■ **Exercise goal**:
Write the listing below out again word for word, without a single picture.

BEGIN

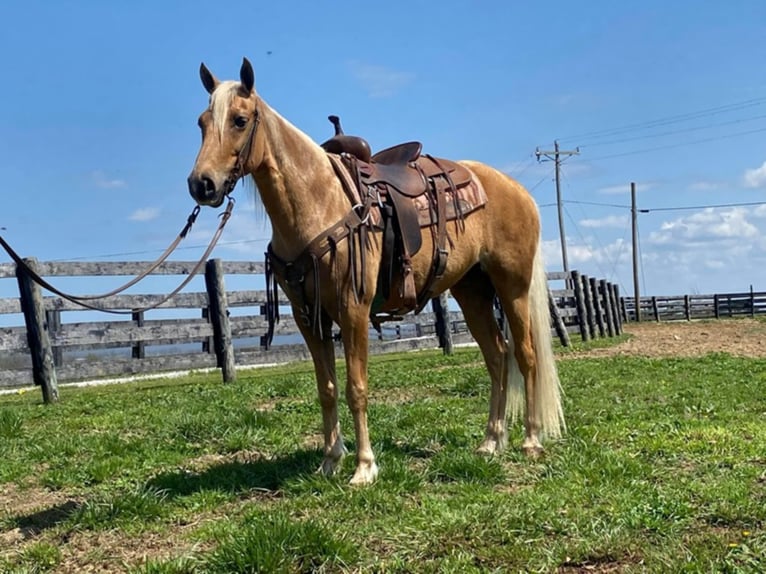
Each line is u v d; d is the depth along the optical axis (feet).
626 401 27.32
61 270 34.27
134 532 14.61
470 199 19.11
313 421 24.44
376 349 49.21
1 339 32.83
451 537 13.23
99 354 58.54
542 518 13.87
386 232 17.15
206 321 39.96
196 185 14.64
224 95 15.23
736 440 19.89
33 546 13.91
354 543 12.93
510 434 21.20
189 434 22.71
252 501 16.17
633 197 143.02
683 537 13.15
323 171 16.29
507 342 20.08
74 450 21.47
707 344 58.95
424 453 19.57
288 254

END

■ **Worked solution**:
Each line is u v d; d is the depth along the optical axis (feet).
626 401 27.32
61 270 34.27
134 532 14.61
470 199 19.11
313 421 24.44
376 349 49.21
1 339 32.83
451 537 13.23
99 354 58.54
542 518 13.87
386 232 17.15
206 321 39.96
196 185 14.64
224 95 15.23
736 440 19.89
33 546 13.91
354 543 12.93
510 434 21.20
189 434 22.71
252 501 16.17
633 197 143.02
683 537 13.15
323 171 16.29
507 342 20.08
74 450 21.47
707 344 58.95
424 453 19.57
288 254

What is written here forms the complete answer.